La justice donne raison aux associations FERUS, One Voice et Pôle Grands Prédateurs dans le Doubs.
Ce mardi 18 juin 2024, le tribunal administratif de Besançon a rendu ses décisions concernant nos demandes d’annulation de deux arrêtés préfectoraux, datant du 10 octobre 2022, concernant des tirs de défense simple contre le loup accordés par le préfet du Doubs. Les associations FERUS, One Voice et Pôle Grands Prédateurs avaient demandé l’annulation de ces arrêtés par deux recours posés le 14 décembre 2022 et ont obtenu gain de cause. La décision du tribunal annoncée ce jour signe une victoire pour les loups tant au niveau local que national.
Le premier arrêté concernait l’autorisation de tirs de défense simple délivrée par le préfet au Groupement Agricole d’Exploitation en Commun (GAEC) de la Combes des Cives à Châtelblanc (25) pour la protection d’un troupeau de bovins et reposait essentiellement sur l’aspect « non-protégeable » du troupeau. L’arrêté ministériel du 23 octobre 2020 exige que soit menée une étude au cas par cas portant sur la difficulté, pour l’éleveur à l’origine de la demande, de mettre en place des mesures de protection du fait de leur coût et/ou de leur caractère inadapté au troupeau. Dans ce dossier, cette étude n’a pas été réalisée par le préfet du Doubs qui a effectué une appréciation globale à l’échelle du département.
Ce manquement s’apparente donc à un vice de procédure et rend la décision du préfet illégale. Le jugement du tribunal oblige dorénavant les préfets à démontrer le caractère « non-protégeable » des troupeaux de bovins, ce qui aura des conséquences non-négligeables sur les futures demandes d’autorisations de tir de défense.
Le deuxième arrêté annulé concernait un troupeau d’ovins du GAEC de la Vie Pont à Chapelle d’Huin (25) n’ayant pas subi de prédations attribuées au loup depuis 2011. Le préfet avait délivré une autorisation de tirs de défense simple fondée sur la nécessité de prévenir des « dommages importants » au troupeau, se référant uniquement à des attaques très anciennes. Le tribunal a jugé que de telles circonstances ne permettaient pas de justifier d’un risque de « dommages importants ». Par ailleurs, le préfet n’a pas été en mesure de prouver que des moyens de protection du troupeau avaient été préalablement mis en place par l’éleveur, condition exigée par l’arrêté ministériel d’octobre 2020.

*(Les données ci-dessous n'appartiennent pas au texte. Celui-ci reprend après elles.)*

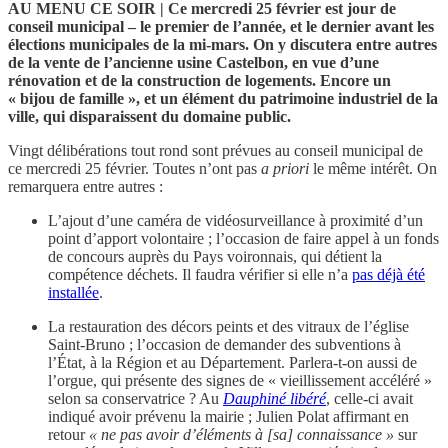
AU MENU CE SOIR ­| Ce mercredi 25 février est jour de
conseil municipal – le premier de l’année, et le dernier avant les
élections municipales de la mi-mars. On y discutera entre autres
de la vente de l’ancienne usine Castelbon, en vue d’une
rénovation et de la construction de logements. Encore un
« bijou de famille », et un élément du patrimoine industriel de la
ville, qui disparaissent du domaine public.
Vingt délibérations tout rond sont prévues au conseil municipal de
ce mercredi 25 février. Toutes n’ont pas
a priori
le même intérêt. On
remarquera entre autres :
L’ajout d’une caméra de vidéosurveillance à proximité d’un
point d’apport volontaire ; l’occasion de faire appel à un fonds
de concours auprès du Pays voironnais, qui détient la
compétence déchets. Il faudra vérifier si elle n’a
pas déjà été
installée
.
La restauration des décors peints et des vitraux de l’église
Saint-Bruno ; l’occasion de demander des subventions à
l’État, à la Région et au Département. Parlera-t-on aussi de
l’orgue, qui présente des signes de « vieillissement accéléré »
selon sa conservatrice ? Au
Dauphiné libéré
, celle-ci avait
indiqué avoir prévenu la mairie ; Julien Polat affirmant en
retour
« ne pas avoir d’éléments à [sa] connaissance »
sur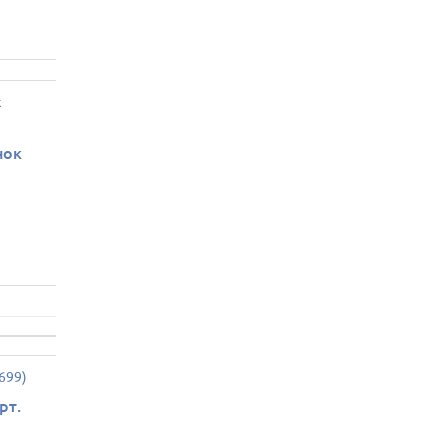
нок
рт.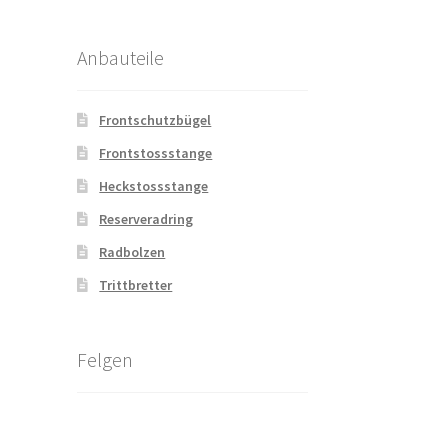
Anbauteile
Frontschutzbügel
Frontstossstange
Heckstossstange
Reserveradring
Radbolzen
Trittbretter
Felgen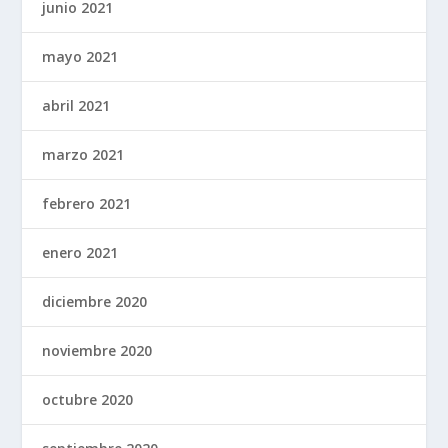
junio 2021
mayo 2021
abril 2021
marzo 2021
febrero 2021
enero 2021
diciembre 2020
noviembre 2020
octubre 2020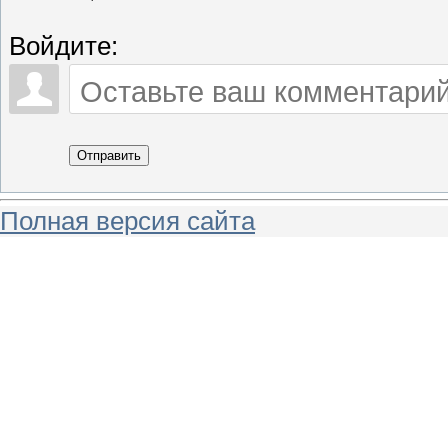
Войдите:
Отправить
Полная версия сайта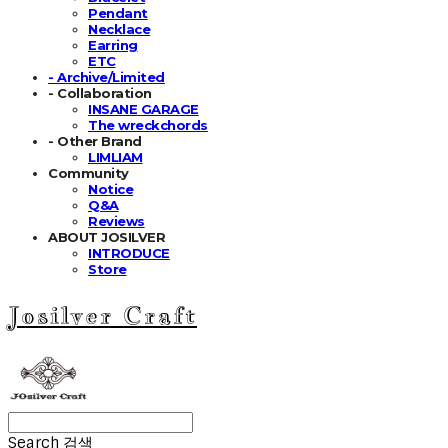
Pendant
Necklace
Earring
ETC
- Archive/Limited
- Collaboration
INSANE GARAGE
The wreckchords
- Other Brand
LIMLIAM
Community
Notice
Q&A
Reviews
ABOUT JOSILVER
INTRODUCE
Store
Josilver Craft
Search
검색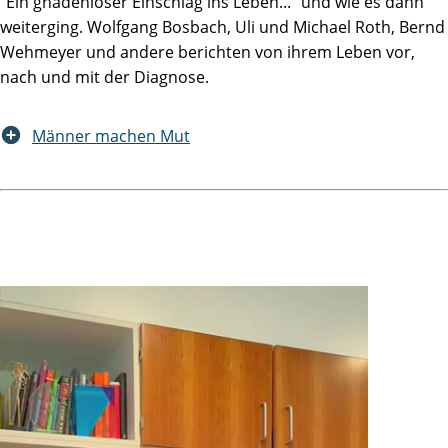
"Ein gnadenloser Einschlag ins Leben..." und wie es dann
weiterging. Wolfgang Bosbach, Uli und Michael Roth, Bernd
Wehmeyer und andere berichten von ihrem Leben vor,
nach und mit der Diagnose.
Männer machen Mut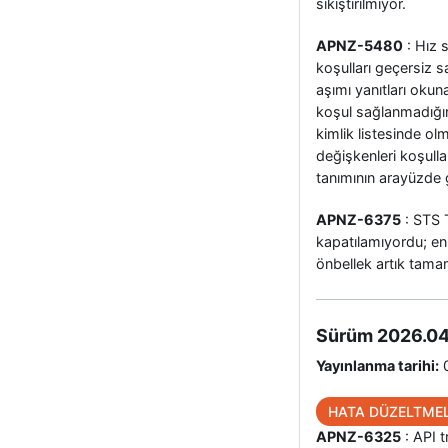
sıkıştırılmıyor.
APNZ-5480
: Hız 
koşulları geçersiz s
aşımı yanıtları okun
koşul sağlanmadığın
kimlik listesinde olm
değişkenleri koşullar
tanımının arayüzde 
APNZ-6375
: STS 
kapatılamıyordu; en 
önbellek artık tamam
Sürüm 2026.04
Yayınlanma tarihi:
0
HATA DÜZELTMEL
APNZ-6325
: API t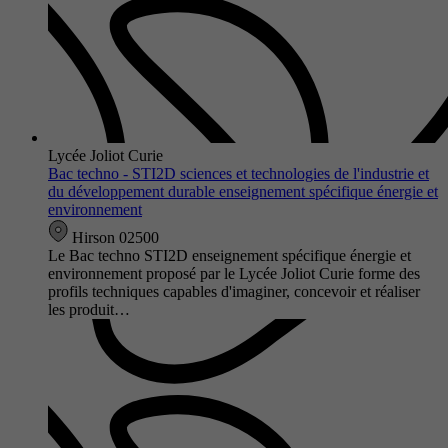
Lycée Joliot Curie
Bac techno - STI2D sciences et technologies de l'industrie et
du développement durable enseignement spécifique énergie et
environnement
Hirson 02500
Le Bac techno STI2D enseignement spécifique énergie et
environnement proposé par le Lycée Joliot Curie forme des
profils techniques capables d'imaginer, concevoir et réaliser
les produit…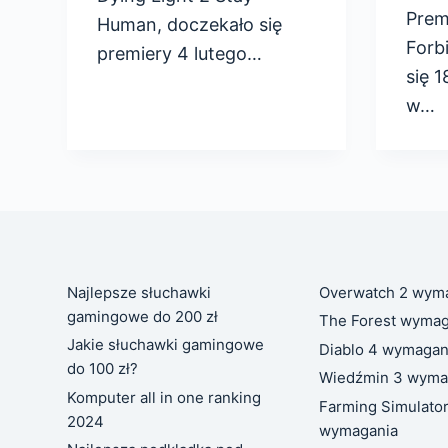
Prem
Human, doczekało się
Forb
premiery 4 lutego…
się 1
w…
Najlepsze słuchawki
Overwatch 2 wym
gamingowe do 200 zł
The Forest wymag
Jakie słuchawki gamingowe
Diablo 4 wymagan
do 100 zł?
Wiedźmin 3 wyma
Komputer all in one ranking
Farming Simulato
2024
wymagania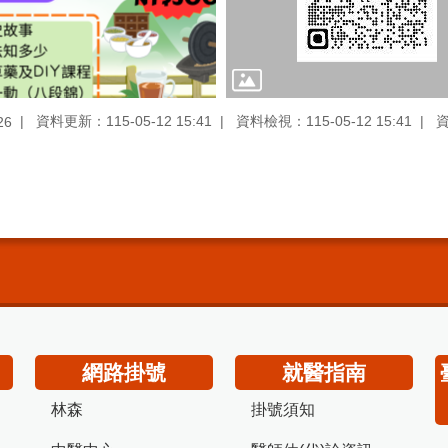
資料更新：115-05-12 15:41
資料檢視：115-05-12 15:41
26
網路掛號
就醫指南
林森
掛號須知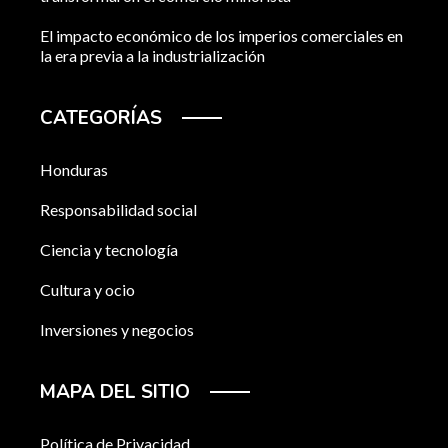
El impacto económico de los imperios comerciales en
la era previa a la industrialización
CATEGORÍAS
Honduras
Responsabilidad social
Ciencia y tecnología
Cultura y ocio
Inversiones y negocios
MAPA DEL SITIO
Política de Privacidad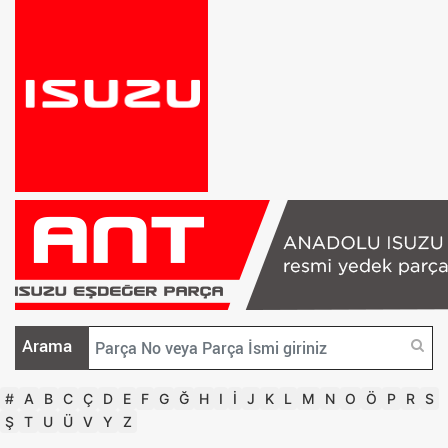
Arama
#
A
B
C
Ç
D
E
F
G
Ğ
H
I
İ
J
K
L
M
N
O
Ö
P
R
S
Ş
T
U
Ü
V
Y
Z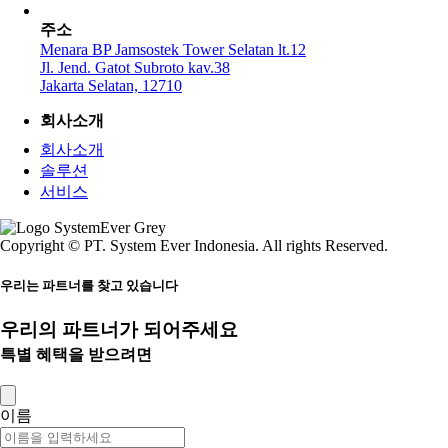
주소
Menara BP Jamsostek Tower Selatan lt.12
Jl. Jend. Gatot Subroto kav.38
Jakarta Selatan, 12710
회사소개
회사소개
솔루션
서비스
Copyright © PT. System Ever Indonesia. All rights Reserved.
우리는 파트너를 찾고 있습니다
우리의 파트너가 되어주세요
특별 혜택을 받으려면
이름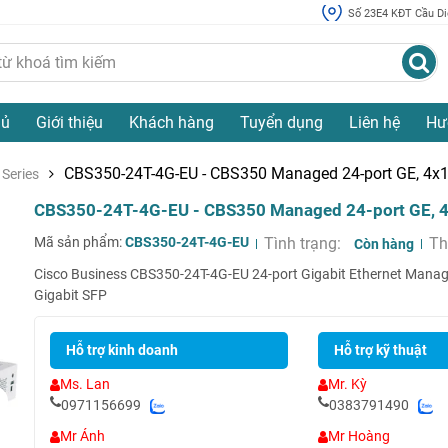
Số 23E4 KĐT Cầu Diễ
hủ
Giới thiệu
Khách hàng
Tuyển dụng
Liên hệ
Hư
CBS350-24T-4G-EU - CBS350 Managed 24-port GE, 4x
 Series
CBS350-24T-4G-EU - CBS350 Managed 24-port GE, 
Mã sản phẩm:
CBS350-24T-4G-EU
Tình trạng:
Th
Còn hàng
Cisco Business CBS350-24T-4G-EU 24-port Gigabit Ethernet Manag
Gigabit SFP
Hỗ trợ kinh doanh
Hỗ trợ kỹ thuật
Ms. Lan
Mr. Kỳ
0971156699
0383791490
Mr Ánh
Mr Hoàng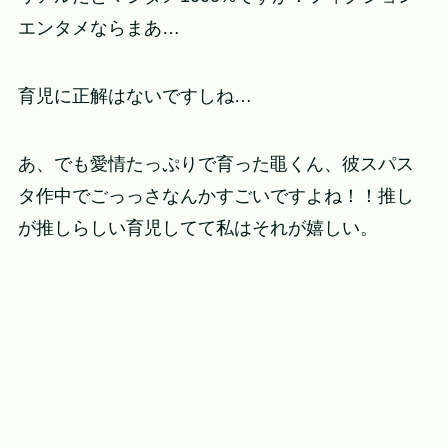
エンタメならまあ…
育児に正解はないですしね…
あ、でも愛情たっぷりで育った黽くん、彼スパス
タ作中でごっっさなんかすごいですよね！！推し
が推しらしい育児してて私はそれが嬉しい。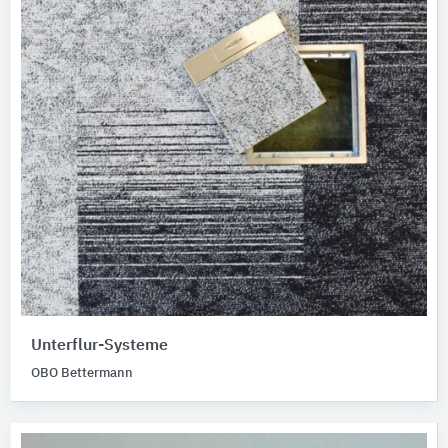
Unterflur-Systeme
OBO Bettermann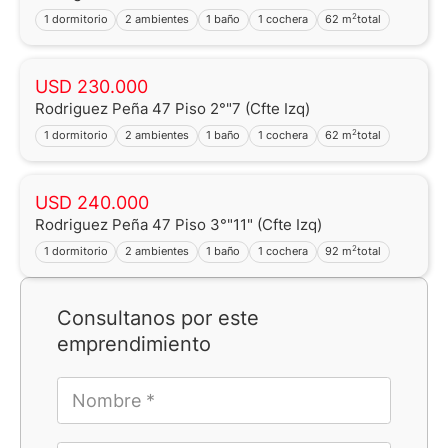
2
1 dormitorio
2 ambientes
1 baño
1 cochera
62 m
total
USD 230.000
Rodriguez Peña 47 Piso 2°"7 (Cfte Izq)
2
1 dormitorio
2 ambientes
1 baño
1 cochera
62 m
total
USD 240.000
Rodriguez Peña 47 Piso 3°"11" (Cfte Izq)
2
1 dormitorio
2 ambientes
1 baño
1 cochera
92 m
total
Consultanos por este
emprendimiento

Ce jugement est également important puisqu’il impose au préfet de s’assurer de la mise en place effective des mesures de protection avant la délivrance d’une autorisation de tirs de défense, ce qui n’est jamais fait dans la plupart des cas : le préfet s’appuyant généralement uniquement sur les déclarations administratives des éleveurs.
Nous nous réjouissons de ces décisions du tribunal administratif de Besançon qui auront des conséquences nationales sur les dérogations aux interdictions de destruction de loups attribuées par les préfets, et ce à trois niveaux :
-
La vérification concrète de la mise en place effective des mesures de protection des troupeaux avant toute délivrance d’autorisation de tir de défense simple.
-
Justifier de l’existence d’un risque de « dommages importants » au troupeau concerné par la demande d’autorisation de tirs de défense.
-
Attester le caractère « non-protégeable » des troupeaux de bovins aux moyens d’analyses technico-économiques effectuées au cas par cas et soumises au préfet coordonnateur du PNA Loup et activités d’élevage avant la délivrance de l’autorisation de tirs de défense.
Ces jugements marquent un point crucial dans le combat pour la sauvegarde des loups gris en France en ce sens qu’ils auront des retombées sur l’ensemble des arrêtés préfectoraux à venir concernant les autorisations de tirs de loups. Nos organisations resteront donc mobilisées juridiquement pour faire appliquer cette jurisprudence sur l’ensemble du territoire français.